Le véritable goulot d’étranglement ne réside pas dans ces étapes elles-mêmes, mais dans les masques. Pour traiter une seule image, on fabrique en moyenne au moins cinq à six masques. À l’époque, le plus grand goulot d’étranglement se produisait en réalité dans le cerveau humain et non dans l’ordinateur — l’ordinateur va vite ; c’est l’humain qui doit juger un par un et peindre un par un.

Les deux tracas les plus courants de la déconvolution manuelle
À l’époque manuelle, les problèmes les plus casse-tête de la déconvolution se concentraient pour la plupart dans les régions de nébuleuses brillantes :
- Les étoiles faibles au sein de nébuleuses brillantes finissent toujours avec un anneau noir autour de l’étoile ;
- Les étoiles brillantes au sein de nébuleuses brillantes subissent des dommages en leur centre.
Ces deux problèmes sont fondamentalement causés par un masque de déconvolution mal réalisé. À l’époque, j’ai essayé d’ajuster Local Support, mais cela ne faisait guère de différence ; après avoir ajusté le masque, cela ne s’améliorait que légèrement et ne semblait jamais pouvoir s’éliminer complètement. Des exemples typiques de ce genre de nébuleuses brillantes sont M42 et NGC 3372.

Le prix d’un masque mal réalisé : le hard edge
L’importance du masque se voit le plus clairement dans la comparaison ci-dessous. L’image de gauche est un travail que j’ai traité il y a deux ans, celle de droite un travail plus récent, toutes deux prises avec un système CDK de 17 pouces ou plus.
L’image de gauche montre justement le problème courant lorsque le masque des grosses étoiles de la déconvolution est mal réalisé : la luminance des grosses étoiles se contracte excessivement, créant un bord marqué (hard edge). À noter au passage, Topaz Denoise AI provoque le même problème lorsqu’il est utilisé sans aucun masque — c’est pourquoi je déconseille de l’utiliser directement sans masque.

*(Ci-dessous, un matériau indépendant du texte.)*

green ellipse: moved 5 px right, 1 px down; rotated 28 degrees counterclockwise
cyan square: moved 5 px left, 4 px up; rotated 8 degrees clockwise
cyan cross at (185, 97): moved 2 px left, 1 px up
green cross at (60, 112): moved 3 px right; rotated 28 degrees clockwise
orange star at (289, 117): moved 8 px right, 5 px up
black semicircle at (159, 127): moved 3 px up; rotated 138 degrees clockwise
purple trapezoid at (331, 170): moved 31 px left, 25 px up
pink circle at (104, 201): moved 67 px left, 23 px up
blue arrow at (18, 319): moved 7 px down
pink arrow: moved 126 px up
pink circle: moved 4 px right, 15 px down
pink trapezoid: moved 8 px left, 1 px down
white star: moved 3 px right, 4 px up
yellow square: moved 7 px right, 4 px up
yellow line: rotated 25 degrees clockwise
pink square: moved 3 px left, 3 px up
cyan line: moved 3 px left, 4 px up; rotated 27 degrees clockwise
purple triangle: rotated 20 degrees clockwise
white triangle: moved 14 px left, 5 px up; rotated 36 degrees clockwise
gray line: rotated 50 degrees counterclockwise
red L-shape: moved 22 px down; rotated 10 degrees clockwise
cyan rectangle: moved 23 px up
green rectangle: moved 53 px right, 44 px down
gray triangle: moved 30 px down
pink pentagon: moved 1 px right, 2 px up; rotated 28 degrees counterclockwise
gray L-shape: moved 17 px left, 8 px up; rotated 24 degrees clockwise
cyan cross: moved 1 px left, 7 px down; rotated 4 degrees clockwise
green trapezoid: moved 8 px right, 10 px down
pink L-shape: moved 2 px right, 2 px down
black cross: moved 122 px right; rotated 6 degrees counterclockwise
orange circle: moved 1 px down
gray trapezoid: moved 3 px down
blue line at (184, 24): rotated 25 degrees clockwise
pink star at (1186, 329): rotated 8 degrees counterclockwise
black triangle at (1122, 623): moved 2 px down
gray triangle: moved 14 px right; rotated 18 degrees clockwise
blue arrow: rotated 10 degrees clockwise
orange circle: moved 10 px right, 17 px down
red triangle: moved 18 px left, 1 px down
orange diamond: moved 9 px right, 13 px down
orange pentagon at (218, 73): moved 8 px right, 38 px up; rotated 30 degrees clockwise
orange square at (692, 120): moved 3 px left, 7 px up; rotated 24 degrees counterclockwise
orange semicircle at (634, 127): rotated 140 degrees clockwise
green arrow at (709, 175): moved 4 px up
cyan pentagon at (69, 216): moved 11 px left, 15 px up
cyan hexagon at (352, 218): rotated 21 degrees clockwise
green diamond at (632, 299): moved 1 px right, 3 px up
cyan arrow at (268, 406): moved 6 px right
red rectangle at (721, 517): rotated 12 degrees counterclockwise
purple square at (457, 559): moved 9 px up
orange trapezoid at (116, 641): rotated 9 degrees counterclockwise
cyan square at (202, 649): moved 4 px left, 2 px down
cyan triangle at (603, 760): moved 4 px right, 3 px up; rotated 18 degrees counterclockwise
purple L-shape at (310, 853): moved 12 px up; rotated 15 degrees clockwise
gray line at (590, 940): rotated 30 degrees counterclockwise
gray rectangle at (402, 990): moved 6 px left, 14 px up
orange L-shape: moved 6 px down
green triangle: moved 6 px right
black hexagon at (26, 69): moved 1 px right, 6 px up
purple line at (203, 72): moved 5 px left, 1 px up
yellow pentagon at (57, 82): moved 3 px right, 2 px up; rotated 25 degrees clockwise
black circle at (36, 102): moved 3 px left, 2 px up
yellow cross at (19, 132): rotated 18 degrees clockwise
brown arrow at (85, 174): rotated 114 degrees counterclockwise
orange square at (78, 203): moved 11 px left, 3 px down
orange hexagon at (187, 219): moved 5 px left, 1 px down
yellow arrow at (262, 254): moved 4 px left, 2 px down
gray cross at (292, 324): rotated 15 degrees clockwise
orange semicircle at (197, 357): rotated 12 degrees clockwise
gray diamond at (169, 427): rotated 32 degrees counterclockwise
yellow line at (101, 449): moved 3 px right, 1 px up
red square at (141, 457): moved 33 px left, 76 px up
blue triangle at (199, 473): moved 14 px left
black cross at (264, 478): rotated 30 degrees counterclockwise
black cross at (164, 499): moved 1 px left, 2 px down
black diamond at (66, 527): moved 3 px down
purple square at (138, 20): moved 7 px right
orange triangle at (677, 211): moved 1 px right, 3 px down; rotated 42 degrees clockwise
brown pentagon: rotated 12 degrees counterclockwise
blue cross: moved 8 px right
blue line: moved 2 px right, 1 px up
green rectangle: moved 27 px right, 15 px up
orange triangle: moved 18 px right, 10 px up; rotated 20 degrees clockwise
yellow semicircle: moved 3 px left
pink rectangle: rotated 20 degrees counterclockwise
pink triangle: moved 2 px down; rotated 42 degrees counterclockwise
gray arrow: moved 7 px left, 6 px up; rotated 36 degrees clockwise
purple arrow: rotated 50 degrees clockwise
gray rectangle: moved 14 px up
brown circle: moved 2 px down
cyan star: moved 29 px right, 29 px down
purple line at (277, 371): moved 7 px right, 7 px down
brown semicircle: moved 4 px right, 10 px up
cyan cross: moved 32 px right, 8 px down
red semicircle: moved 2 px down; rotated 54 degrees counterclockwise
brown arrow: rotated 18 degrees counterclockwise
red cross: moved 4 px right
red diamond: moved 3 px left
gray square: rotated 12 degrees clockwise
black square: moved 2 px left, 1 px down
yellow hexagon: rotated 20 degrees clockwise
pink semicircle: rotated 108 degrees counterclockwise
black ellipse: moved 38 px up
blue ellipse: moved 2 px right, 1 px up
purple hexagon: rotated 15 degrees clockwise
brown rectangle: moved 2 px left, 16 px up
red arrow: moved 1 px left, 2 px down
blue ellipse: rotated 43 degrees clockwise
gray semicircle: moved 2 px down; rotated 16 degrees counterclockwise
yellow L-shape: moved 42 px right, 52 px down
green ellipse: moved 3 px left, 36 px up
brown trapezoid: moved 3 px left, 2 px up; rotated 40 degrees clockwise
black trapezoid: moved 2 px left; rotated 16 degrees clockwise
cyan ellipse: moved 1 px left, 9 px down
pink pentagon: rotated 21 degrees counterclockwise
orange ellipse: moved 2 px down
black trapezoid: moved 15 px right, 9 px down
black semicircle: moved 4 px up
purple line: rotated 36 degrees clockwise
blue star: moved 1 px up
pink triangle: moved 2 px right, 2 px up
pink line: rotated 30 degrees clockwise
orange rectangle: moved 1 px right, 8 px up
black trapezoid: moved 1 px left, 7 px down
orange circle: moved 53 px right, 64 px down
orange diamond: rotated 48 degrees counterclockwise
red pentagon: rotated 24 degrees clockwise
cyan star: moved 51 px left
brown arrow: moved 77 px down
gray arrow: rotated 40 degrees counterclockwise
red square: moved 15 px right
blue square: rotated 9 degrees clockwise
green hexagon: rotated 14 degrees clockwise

Parfois, plutôt que d’écrire un tas d’explications, mieux vaut consacrer ce temps à bien soigner les étoiles. Cette phrase s’applique particulièrement bien à l’époque de la déconvolution manuelle — sa réussite ou son échec se joue presque entièrement sur le travail ingrat du masquage.
En conclusion
Aujourd’hui, BXT a simplifié tout cela : plus besoin de faire la PSF à la main, plus besoin de peindre cinq ou six masques, et il évite en grande partie les séquelles d’un masque mal réalisé, comme les anneaux noirs et les hard edges. Mais l’objectif que la déconvolution cherche à atteindre n’a jamais changé — rendre les étoiles plus petites et plus rondes, et récupérer les détails que l’atmosphère et le système optique ont estompés. Une fois que vous aurez compris ce à quoi l’époque manuelle avait affaire, vous aurez une idée plus claire du travail que BXT vous épargne exactement.